When architecture professor Larry Speck helped design Austin-Bergstrom International Airport, he tried to prevent the crowded feeling he often felt walking through ordinary airports, he said.
“I hated the feeling of being a rat in a small, confined space,” he said. “I thought, ‘How can we make an airport with open spaces, without linear tunnels and crowding?’”
Speck discussed the airport design, and how to approach creative problems in Monday’s lecture on teaching problem-solving, hosted by the Office of the Provost, Discovery Learning and the Center for Teaching and Learning.
He said he used the techniques of addressing a problem creatively to design an innovative airport that was traveler-friendly. Now travelers at the Austin airport walk through open spaces to pick up their bags and catch their flights.
Speck said anyone can become a more creatively inclined person by finding the right inspiration.
“I’m not talking about creativity in a way that it’s used frequently,” Speck said. “The kind of creativity I’m talking about exists everywhere, not just in some fields. It’s the kind of creativity that’s broadly applicable.”
Speck discussed creativity and the ways it applies to society and said we’ve ramped up the need for creativity through the ages, bringing us to today’s current “creative age.”
Creative people can be musicians or painters but can also be engineers and nurses, he said.
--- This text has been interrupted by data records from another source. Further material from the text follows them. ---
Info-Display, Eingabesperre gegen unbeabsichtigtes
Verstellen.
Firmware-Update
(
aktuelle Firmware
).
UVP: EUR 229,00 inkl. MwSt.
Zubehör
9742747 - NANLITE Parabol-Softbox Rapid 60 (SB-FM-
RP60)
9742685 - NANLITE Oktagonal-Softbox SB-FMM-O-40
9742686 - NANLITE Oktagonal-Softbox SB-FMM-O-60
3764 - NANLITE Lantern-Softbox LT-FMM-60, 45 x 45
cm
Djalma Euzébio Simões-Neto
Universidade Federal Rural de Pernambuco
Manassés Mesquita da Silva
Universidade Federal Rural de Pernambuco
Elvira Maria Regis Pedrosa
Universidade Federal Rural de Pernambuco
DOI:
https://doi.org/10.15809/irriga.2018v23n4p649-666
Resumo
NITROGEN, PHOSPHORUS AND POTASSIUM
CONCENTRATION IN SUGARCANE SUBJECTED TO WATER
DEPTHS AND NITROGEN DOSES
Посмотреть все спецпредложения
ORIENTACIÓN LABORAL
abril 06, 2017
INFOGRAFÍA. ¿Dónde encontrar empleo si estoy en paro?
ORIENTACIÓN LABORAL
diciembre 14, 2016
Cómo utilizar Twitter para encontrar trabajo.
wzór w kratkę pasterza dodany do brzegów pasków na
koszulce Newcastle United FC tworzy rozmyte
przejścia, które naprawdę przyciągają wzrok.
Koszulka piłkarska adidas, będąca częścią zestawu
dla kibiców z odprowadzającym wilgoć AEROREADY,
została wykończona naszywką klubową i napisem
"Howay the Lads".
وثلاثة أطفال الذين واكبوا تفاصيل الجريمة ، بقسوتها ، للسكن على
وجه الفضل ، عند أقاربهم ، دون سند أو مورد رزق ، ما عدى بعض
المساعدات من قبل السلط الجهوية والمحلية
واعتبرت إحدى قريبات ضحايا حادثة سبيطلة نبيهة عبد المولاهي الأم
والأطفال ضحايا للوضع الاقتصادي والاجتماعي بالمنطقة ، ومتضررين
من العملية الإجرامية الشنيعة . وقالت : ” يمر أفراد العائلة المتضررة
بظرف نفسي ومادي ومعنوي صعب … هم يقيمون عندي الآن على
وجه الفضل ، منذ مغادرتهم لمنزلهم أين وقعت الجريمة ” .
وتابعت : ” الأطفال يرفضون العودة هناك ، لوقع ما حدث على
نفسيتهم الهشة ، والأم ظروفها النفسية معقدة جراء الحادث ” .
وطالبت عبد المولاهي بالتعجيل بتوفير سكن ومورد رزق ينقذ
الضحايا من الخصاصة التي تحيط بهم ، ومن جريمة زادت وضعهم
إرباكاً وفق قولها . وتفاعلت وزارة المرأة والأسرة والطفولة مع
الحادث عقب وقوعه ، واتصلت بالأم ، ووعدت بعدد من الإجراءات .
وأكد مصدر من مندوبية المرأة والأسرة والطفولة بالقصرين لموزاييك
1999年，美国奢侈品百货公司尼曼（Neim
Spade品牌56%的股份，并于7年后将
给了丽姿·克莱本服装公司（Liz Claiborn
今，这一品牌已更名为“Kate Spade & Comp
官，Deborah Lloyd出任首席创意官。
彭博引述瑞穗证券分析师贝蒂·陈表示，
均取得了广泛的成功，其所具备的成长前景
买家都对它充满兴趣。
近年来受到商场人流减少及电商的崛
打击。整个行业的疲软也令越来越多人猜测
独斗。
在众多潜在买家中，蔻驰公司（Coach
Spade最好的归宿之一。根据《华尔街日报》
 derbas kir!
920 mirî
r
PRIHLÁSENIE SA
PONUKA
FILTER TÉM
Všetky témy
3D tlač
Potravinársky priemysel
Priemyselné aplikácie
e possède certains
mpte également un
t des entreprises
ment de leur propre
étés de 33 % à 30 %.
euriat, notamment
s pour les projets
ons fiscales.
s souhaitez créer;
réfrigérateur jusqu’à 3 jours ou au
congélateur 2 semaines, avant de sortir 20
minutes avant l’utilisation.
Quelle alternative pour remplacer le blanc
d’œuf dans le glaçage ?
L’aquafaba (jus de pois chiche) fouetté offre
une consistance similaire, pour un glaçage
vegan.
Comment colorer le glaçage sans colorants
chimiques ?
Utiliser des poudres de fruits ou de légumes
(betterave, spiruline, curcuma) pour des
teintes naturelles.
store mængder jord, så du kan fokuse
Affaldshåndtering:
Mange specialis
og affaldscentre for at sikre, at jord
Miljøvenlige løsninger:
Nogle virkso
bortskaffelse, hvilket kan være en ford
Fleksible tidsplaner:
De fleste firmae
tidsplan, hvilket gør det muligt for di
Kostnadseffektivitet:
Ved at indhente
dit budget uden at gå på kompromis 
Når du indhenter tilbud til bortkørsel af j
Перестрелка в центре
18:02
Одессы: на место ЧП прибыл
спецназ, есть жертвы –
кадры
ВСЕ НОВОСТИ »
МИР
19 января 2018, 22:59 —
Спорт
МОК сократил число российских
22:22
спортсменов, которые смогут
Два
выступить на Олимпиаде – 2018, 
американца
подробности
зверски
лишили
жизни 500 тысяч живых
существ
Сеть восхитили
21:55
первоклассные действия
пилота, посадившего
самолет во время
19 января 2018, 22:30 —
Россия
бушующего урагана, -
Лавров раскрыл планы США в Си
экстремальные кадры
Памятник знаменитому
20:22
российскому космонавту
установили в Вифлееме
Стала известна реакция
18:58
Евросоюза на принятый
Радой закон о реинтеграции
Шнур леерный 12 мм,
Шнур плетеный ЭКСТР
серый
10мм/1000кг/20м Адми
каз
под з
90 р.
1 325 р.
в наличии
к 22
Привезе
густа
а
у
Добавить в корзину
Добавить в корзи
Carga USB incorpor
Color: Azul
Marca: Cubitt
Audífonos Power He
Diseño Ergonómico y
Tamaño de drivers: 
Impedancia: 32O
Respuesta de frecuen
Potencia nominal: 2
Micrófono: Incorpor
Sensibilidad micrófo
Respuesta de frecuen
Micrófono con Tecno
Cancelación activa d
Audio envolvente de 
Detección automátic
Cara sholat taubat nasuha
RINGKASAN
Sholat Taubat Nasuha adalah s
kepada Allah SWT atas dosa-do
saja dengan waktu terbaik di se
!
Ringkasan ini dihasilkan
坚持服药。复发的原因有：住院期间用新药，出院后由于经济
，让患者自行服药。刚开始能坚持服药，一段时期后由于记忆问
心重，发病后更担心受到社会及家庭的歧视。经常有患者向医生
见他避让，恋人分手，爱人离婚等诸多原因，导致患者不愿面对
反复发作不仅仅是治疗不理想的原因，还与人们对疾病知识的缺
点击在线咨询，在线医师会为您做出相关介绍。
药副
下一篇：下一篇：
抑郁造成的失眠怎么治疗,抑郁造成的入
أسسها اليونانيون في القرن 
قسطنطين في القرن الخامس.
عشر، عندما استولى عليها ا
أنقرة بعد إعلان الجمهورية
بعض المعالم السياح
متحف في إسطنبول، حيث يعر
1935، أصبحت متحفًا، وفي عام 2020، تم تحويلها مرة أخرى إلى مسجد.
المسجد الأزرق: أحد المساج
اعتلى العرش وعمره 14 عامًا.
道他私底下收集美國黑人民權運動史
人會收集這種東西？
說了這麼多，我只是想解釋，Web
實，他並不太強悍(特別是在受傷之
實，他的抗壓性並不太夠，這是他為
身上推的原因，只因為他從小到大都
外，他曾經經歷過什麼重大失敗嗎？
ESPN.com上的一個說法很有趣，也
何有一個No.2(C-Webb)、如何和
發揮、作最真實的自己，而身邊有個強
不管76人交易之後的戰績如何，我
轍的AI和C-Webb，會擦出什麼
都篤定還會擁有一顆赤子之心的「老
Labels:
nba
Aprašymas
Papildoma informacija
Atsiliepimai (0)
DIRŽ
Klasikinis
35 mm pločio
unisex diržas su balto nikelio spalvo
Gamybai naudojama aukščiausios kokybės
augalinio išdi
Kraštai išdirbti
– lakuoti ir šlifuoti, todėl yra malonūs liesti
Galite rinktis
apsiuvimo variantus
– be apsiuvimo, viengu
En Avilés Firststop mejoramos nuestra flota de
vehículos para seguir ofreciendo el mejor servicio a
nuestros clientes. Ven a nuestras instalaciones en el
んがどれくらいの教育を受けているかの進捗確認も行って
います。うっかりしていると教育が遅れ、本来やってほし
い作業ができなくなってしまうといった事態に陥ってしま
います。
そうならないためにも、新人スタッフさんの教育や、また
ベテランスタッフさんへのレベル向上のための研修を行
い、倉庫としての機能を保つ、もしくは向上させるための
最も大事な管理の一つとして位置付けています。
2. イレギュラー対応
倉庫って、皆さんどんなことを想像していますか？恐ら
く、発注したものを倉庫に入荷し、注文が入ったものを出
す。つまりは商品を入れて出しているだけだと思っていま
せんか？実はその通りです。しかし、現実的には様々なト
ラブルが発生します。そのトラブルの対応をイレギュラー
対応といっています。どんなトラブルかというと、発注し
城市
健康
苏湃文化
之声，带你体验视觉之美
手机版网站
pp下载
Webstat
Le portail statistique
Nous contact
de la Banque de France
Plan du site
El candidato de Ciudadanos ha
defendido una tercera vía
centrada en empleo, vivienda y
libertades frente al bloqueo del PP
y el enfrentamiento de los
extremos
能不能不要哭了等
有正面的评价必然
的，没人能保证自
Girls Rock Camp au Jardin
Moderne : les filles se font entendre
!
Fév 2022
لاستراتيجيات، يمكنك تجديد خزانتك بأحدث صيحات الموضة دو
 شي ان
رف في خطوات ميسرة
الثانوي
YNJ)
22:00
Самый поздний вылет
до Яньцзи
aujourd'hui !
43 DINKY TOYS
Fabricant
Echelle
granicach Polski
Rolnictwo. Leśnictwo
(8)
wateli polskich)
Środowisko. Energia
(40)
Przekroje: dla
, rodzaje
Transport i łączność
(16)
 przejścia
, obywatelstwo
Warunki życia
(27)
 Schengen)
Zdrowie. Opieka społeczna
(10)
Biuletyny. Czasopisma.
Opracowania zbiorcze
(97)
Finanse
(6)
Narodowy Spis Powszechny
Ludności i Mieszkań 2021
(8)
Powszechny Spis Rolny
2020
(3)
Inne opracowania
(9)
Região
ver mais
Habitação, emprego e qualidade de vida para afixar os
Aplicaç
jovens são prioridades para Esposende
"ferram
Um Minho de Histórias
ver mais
These creative people, he said, generally have eight common characteristics: They have the ability to synthesize and to take risks, self-assurance, subversion and sense of rebellion, ordinary abilities at a very high level, a four-step process of how to get an idea, diverse experiences and the drive to work hard.
His four-step process of getting an idea involves preparation, incubation, illumination and verification or revision.
Speck said he employs these strategies in his teaching and moves away from the podium to be more engaging with his students.
“I think you approach teaching creatively just like you approach everything else creatively,” he said. “I’ve realized that it’s all about telling stories — if they can understand the story, then all the material sticks to that pretty easily.”
One of Speck’s classes, Architecture and Society, approaches the concepts of architecture in uncanny ways using storytelling as a way to keep material memorable, said advertising freshman Meagan Vanderhill.
“He tells a lot of stories,” Vanderhill said. “He talked about the ways a room can be used in ways it isn’t normally used for. The stories are what stick with you.”
An important part of his four-step process is involved with fostering creativity, Speck said, and getting an idea is an essential part of that process.
“It’s teaching people to get an idea, of how you get that moment of discovery,” Speck said. “A significant part of that is getting outside of the problem — brushing your teeth, working out at the gym. Creativity happens at odd times.”